Caroline Goodwin said she left Mississippi when the state began to show its true colors regarding politics, diversity, education, and other areas. “The more I began to watch what occurred in my state, the more I realized I did not agree with it,” she said. “Not to mention, there are no jobs available for new college graduates if they plan to excel.”

Goodwin is originally from Booneville, Mississippi and now lives in Memphis and works as a marketing project manager in the fashion and apparel industry. She agrees that brain drain is a Mississippi-only problem and would encourage millennials and Generation Z to pay attention to who you elect and educate yourselves about your local officials. “Going into the senate race earlier this year, the brain drain was one of my top issues when educating myself on candidates,” she said, “mainly because, it’s real and it’s an epidemic.”

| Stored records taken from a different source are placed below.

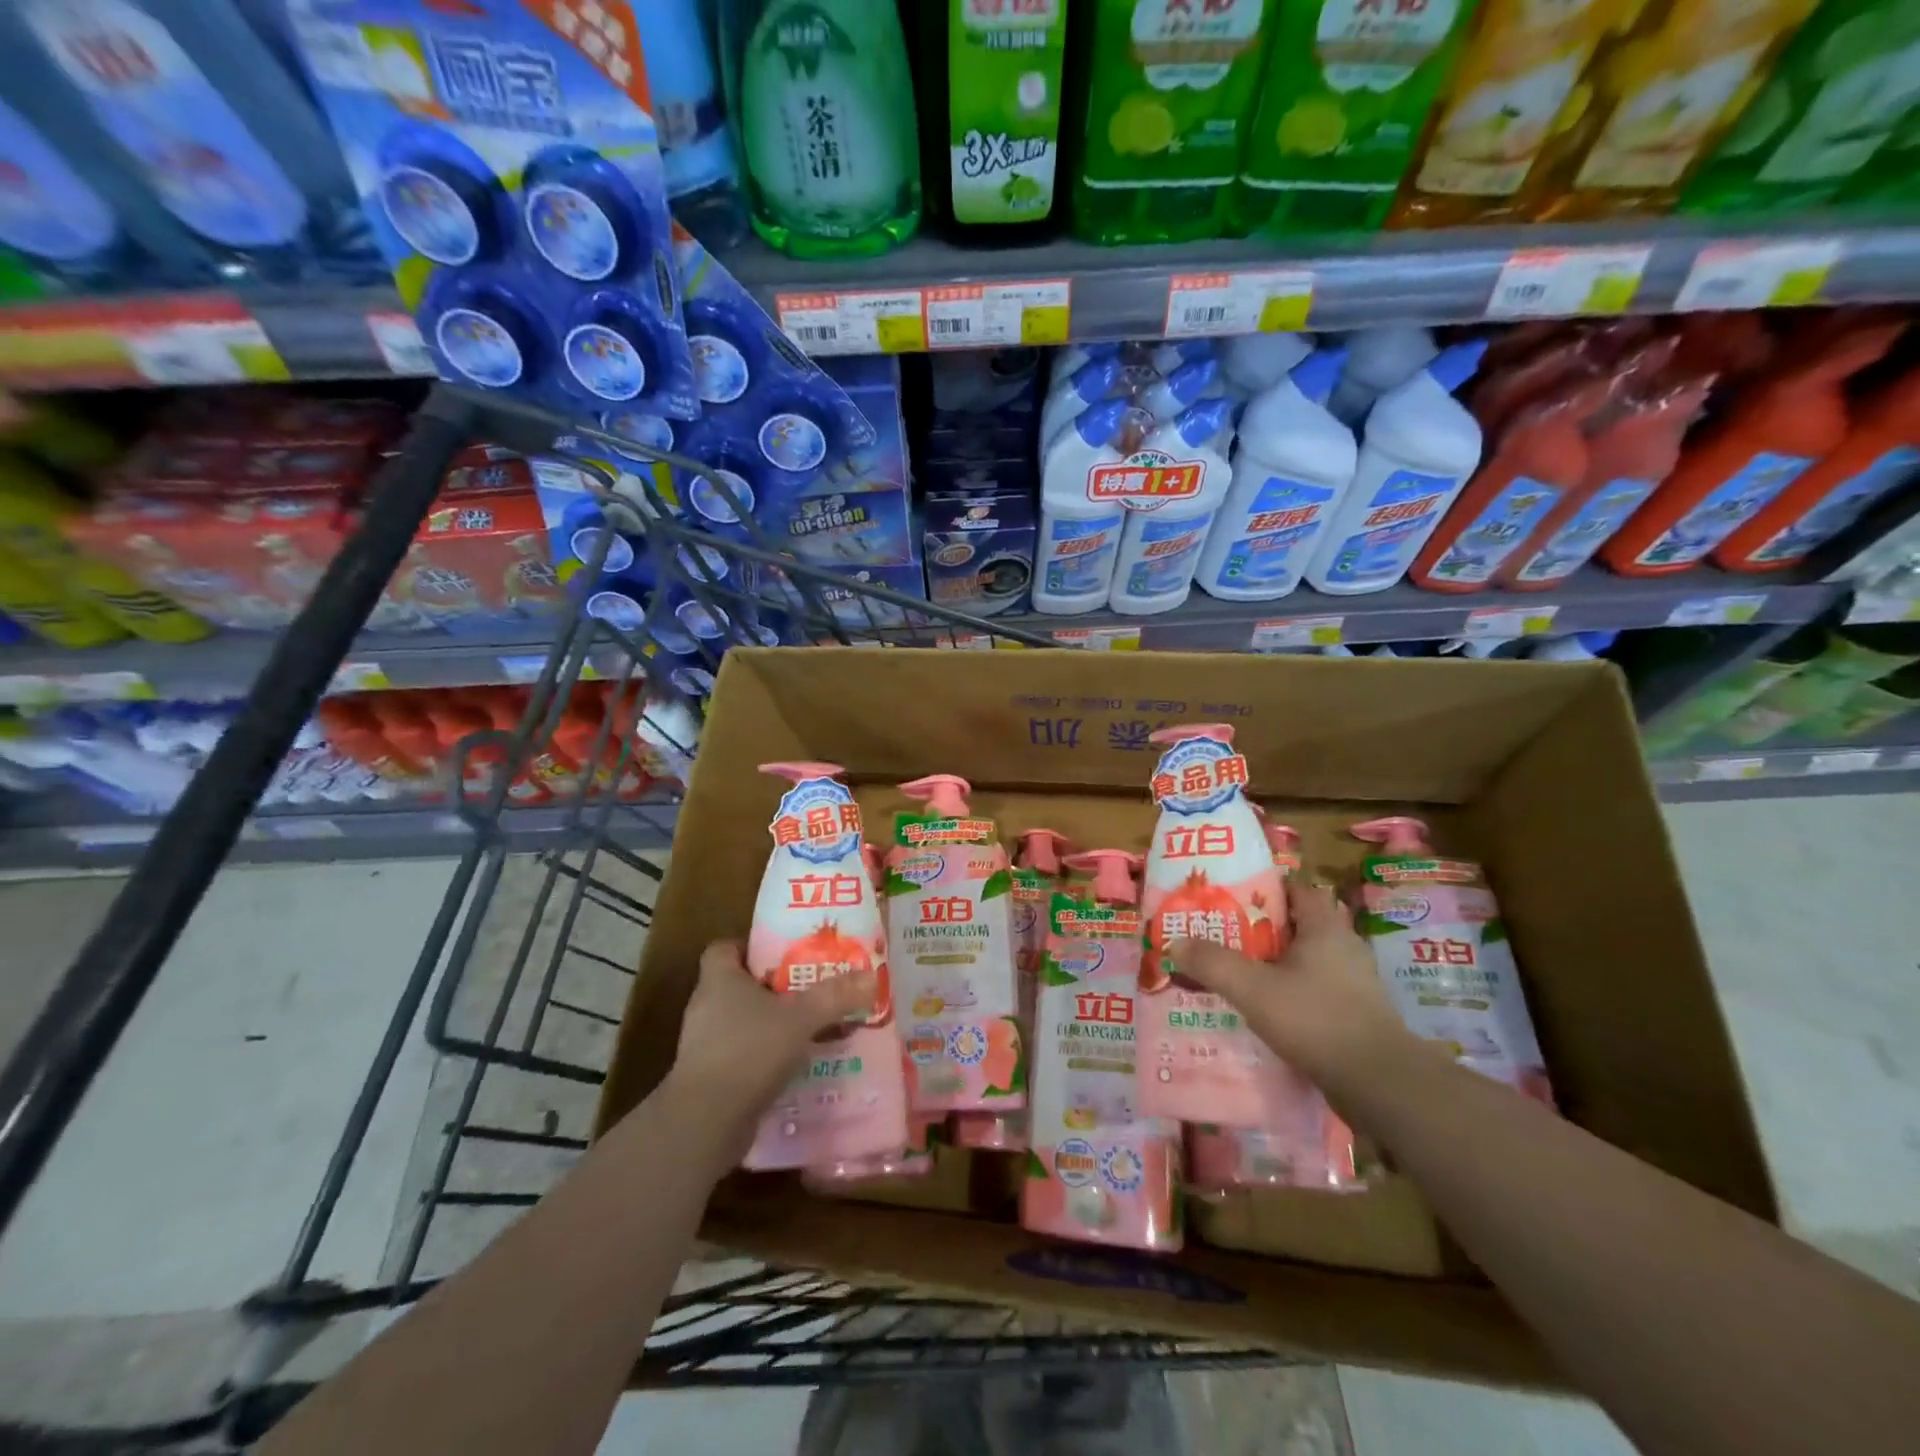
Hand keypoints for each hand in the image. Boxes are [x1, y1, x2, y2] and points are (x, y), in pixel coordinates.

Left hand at [662, 941, 877, 1157]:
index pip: (723, 949)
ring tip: (809, 1027)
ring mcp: (704, 1045)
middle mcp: (706, 1007)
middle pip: (738, 985)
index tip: (782, 954)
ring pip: (742, 1022)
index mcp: (719, 980)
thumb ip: (834, 996)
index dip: (750, 947)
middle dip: (773, 987)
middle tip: (809, 988)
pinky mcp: (710, 1078)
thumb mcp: (800, 1019)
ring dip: (772, 1024)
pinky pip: (742, 1055)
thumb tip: (870, 977)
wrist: (705, 1123)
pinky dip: (765, 1056)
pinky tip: (795, 1065)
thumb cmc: (748, 1051)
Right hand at [1170, 882, 1414, 1095]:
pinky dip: (1290, 993)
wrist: (1379, 1084)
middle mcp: (1344, 947)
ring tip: (1237, 973)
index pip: (1297, 889)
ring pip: (1306, 961)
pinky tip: (1264, 1009)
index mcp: (1325, 927)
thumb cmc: (1316, 1020)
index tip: (1231, 897)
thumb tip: (1175, 941)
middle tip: (1224, 935)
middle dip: (1261, 929)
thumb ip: (1212, 962)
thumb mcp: (1252, 988)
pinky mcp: (1356, 1014)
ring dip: (1275, 964)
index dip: (1264, 888)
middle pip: (1298, 925)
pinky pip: (1315, 990)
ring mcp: (1354, 983)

Andy Harper, Ph.D., director of the Southern Documentary Project and an instructional assistant professor of Southern studies and journalism at the University of Mississippi, said he believes the first problem begins with education. 

“Education will always be top of my list when it comes to our shortcomings,” he said. “And with the recent political attacks on public education in this state – attempts to redirect public education funding to private and charter schools, demoralizing or non-existent raises for teachers – I don’t see much chance of that getting better,” he said. “And since the overwhelming majority of Mississippi’s students go to public schools, there is the very real chance that the next generation of young professionals will stay away. There is no question that Mississippi’s poor educational outcomes have pushed potential high paying jobs to other states.”

Harper is originally from Mississippi, but pursued his doctorate in Arizona. “Mississippi won’t move forward until the next generation of policy-makers decides it’s time to do so,” said Harper. “The first thing we need to do is quit being defensive about the obvious truths that others lob at us. Mississippi is dead last in almost any measurable statistic. That doesn’t mean you wallow around in the negativity, but if you don’t confront the issues that make us last, there is no hope of fixing them. And if we don’t at least begin to address the most glaring problems, we will continue losing our best and brightest.”

Harper’s son attends college out of state. “I’ll tell him the same thing I tell students I teach here: Go out and save the world, but save some for Mississippi, because we need some saving too,” he said.